Siblings, Bedrooms & Privacy: Learning To Share

Siblings' bedooms, privacy & sharing are causing problems? Read this article to find out how to change this.

Are your children perhaps sharing a bedroom or perhaps they have separate bedrooms and still are having problems? Perhaps my thoughts on this subject will help. Naturally children are going to fuss especially if they live in the same room with separate beds, dressers, etc. this is normal.

First of all let's discuss problems when they share a bedroom.

Are your children just constantly fighting since they live in the same bedroom even with each child having his own space, bed, dresser, toys, etc. and they are pestering you with these problems? When you think about it each child does need a separate private place for themselves but sometimes having his or her own room just isn't possible in your home. First of all I would suggest hanging a schedule on the door: allow each child to have a certain amount of time during the day in the bedroom alone and do not let the other child knock on the door and instill in the child out of the room that he is to respect the other's privacy during the time allotted to the other person. Then if the child not in the private time in the room doesn't respect this privacy then take away from his time and add to the one in the room. Once the time is taken from one child and given to the other a few times then I will imagine a little respect will occur.

You can take even the smallest room and convert it into several smaller private spaces. Also you would have a neutral zone where both could enter.

This would be extra work and let us hope it isn't necessary but leave it as a last resort option.

Siblings seem to thrive in a love/hate relationship and we sure know this already, even when they have been taught to share their entire lives, and there will be problems with sharing.

I think if you were to sit down with the children and create a list of rules about their bedrooms it might help.
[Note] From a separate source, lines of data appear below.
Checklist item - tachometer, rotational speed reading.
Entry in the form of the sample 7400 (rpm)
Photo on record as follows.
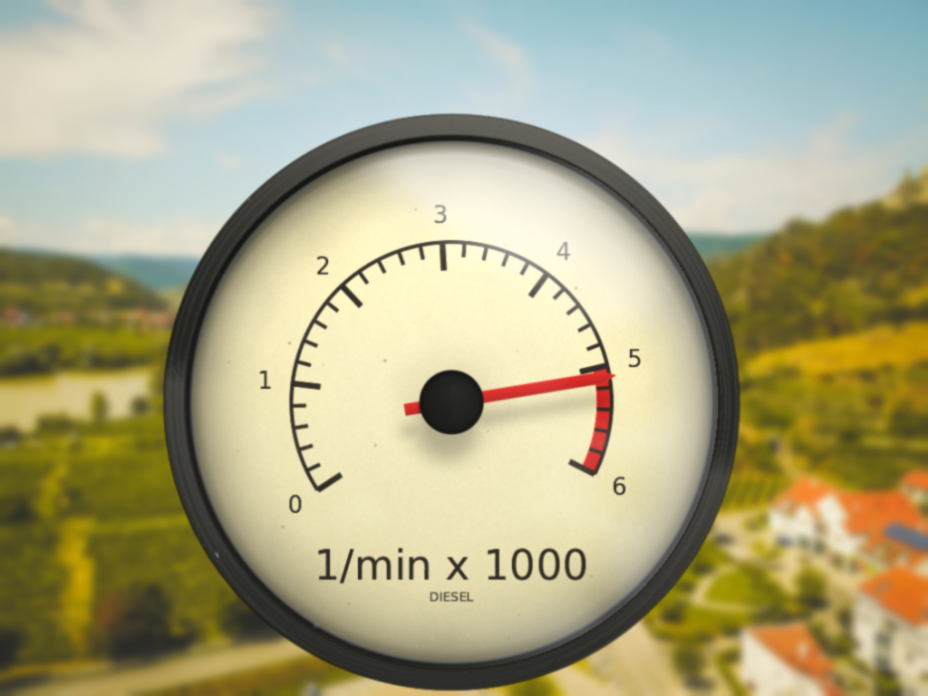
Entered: 5100 (rpm)
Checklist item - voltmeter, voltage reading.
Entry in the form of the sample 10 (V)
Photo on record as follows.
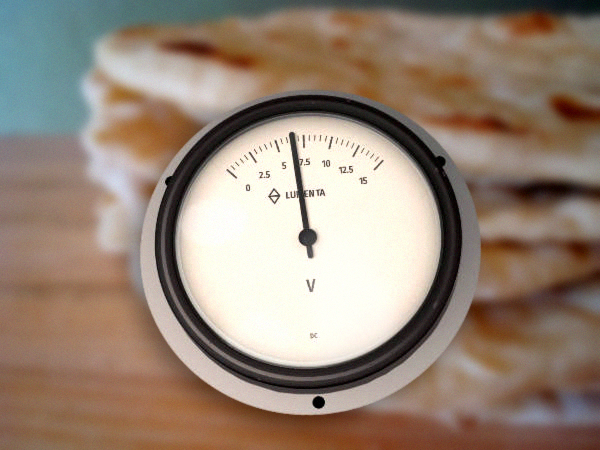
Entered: 6.5 (V)
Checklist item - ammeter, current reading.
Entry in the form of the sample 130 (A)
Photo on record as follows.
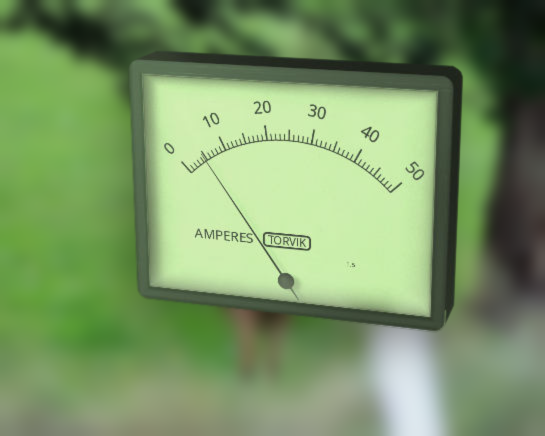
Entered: 5 (A)
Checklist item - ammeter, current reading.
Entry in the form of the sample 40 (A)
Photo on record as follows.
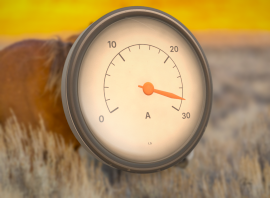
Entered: 28 (A)
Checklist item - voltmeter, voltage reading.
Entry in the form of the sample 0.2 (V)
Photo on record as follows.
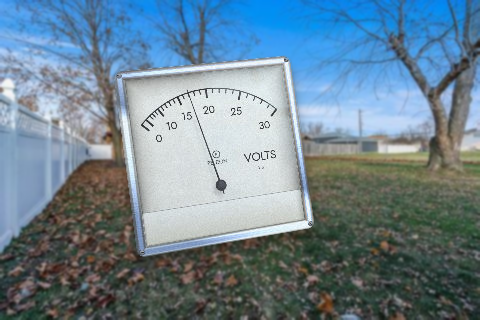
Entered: 17 (V)
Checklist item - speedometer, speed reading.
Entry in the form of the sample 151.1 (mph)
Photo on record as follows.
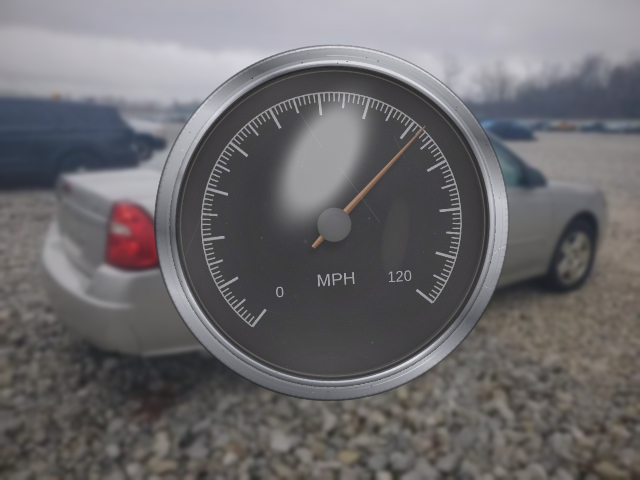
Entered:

Let them know what will happen if the fighting and fussing does continue: it could result in time outs or taking away of privileges depending on the age of the children. One rule would be to not borrow without asking. Let the children use poster boards and write the rules on them in either separate bedrooms or if they live in one bedroom.
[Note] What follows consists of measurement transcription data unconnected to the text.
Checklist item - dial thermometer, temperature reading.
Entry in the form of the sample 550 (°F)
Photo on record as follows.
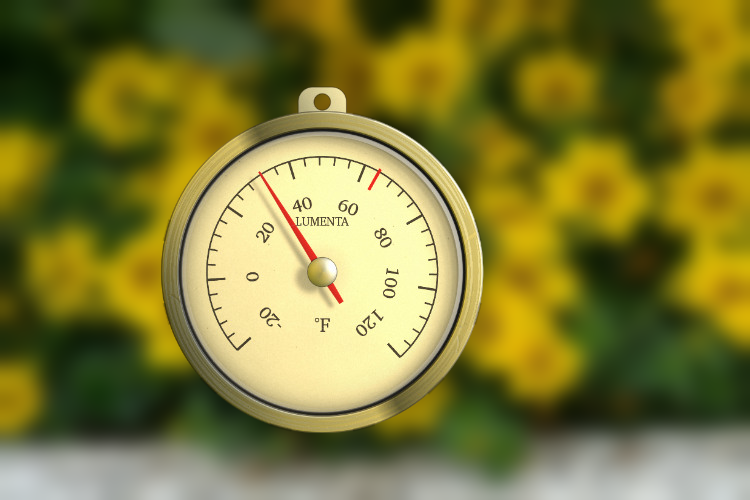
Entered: 32 (°F)
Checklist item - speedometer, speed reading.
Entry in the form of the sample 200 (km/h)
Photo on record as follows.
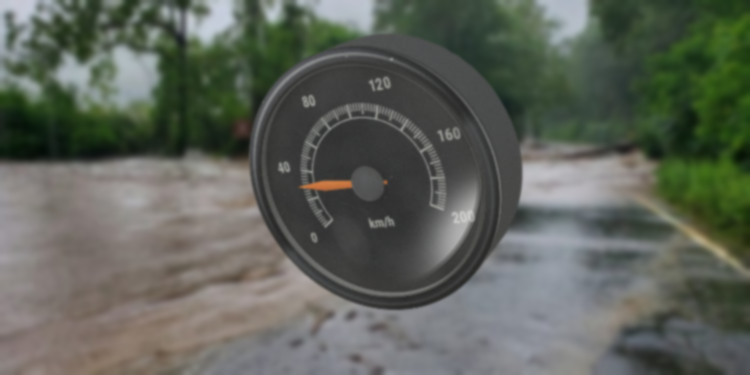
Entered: 30 (km/h)
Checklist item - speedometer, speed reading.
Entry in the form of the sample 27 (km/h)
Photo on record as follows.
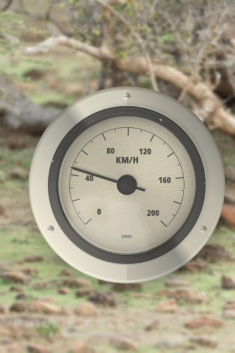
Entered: 45 (km/h)
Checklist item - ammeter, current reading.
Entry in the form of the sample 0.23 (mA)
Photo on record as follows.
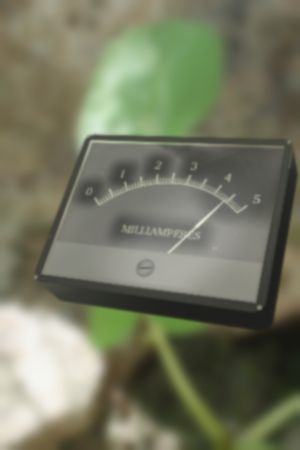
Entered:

Tell them also if you hear them fighting a certain number of times that you will have to instill those rules and if they will not get alone in the case that they have separate rooms, tell them you will put them in the same room and use

that spare room for yourself, that will really worry each of them. Then you will hear one of them saying, 'we need to get along or this will be a sewing room.'

I hope my suggestions will help you along on the road to having these children get along, but always realize this is normal in most homes.